-- BEGIN RECORDS TO USE --

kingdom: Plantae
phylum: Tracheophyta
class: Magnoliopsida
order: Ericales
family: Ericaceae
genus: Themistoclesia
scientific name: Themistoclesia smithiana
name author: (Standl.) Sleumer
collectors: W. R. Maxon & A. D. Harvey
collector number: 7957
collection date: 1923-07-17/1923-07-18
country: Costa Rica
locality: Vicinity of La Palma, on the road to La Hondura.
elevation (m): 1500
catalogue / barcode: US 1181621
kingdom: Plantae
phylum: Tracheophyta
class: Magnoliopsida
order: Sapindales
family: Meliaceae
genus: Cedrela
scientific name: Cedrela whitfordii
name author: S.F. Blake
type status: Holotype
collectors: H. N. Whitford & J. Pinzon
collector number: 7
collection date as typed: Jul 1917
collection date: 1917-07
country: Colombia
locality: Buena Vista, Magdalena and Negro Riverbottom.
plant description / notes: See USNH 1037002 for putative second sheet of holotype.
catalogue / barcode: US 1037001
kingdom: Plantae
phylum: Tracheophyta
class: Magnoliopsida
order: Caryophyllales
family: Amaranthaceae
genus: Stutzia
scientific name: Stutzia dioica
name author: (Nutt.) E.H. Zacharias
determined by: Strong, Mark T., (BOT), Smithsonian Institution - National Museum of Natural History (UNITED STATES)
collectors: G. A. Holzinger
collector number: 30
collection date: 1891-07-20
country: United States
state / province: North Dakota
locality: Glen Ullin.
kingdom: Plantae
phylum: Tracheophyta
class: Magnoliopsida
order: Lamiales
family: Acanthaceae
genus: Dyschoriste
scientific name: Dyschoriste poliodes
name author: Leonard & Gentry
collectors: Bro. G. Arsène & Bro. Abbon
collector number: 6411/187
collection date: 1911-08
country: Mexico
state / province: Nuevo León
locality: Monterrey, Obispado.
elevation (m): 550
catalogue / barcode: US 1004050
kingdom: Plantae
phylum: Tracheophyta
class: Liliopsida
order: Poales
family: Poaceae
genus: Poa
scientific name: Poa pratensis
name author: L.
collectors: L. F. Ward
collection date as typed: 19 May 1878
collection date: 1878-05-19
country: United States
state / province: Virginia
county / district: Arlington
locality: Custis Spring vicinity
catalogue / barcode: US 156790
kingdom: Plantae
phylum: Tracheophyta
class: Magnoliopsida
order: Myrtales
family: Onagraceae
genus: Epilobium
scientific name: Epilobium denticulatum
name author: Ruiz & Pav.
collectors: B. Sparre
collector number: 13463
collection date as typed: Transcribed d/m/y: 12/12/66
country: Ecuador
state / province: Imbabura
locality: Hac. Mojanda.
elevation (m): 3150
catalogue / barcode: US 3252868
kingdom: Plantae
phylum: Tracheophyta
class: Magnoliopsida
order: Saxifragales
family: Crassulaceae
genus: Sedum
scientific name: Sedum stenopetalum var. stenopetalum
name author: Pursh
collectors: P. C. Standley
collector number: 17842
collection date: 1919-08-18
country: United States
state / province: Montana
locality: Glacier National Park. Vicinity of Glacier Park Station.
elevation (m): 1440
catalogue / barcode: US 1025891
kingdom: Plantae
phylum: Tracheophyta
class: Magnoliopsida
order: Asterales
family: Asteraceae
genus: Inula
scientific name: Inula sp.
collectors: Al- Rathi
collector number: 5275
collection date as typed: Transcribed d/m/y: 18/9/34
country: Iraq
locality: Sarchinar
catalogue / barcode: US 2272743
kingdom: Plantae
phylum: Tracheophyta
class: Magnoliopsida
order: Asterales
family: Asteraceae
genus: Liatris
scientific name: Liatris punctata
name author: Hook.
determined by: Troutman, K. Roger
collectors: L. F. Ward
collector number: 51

-- END RECORDS TO USE --

WHAT TO PRODUCE
Pick out every line above that contains the word "scientific".

OUTPUT
scientific name: Themistoclesia smithiana
scientific name: Cedrela whitfordii
scientific name: Stutzia dioica
scientific name: Dyschoriste poliodes
scientific name: Poa pratensis
scientific name: Epilobium denticulatum
scientific name: Sedum stenopetalum var. stenopetalum
scientific name: Inula sp.
scientific name: Liatris punctata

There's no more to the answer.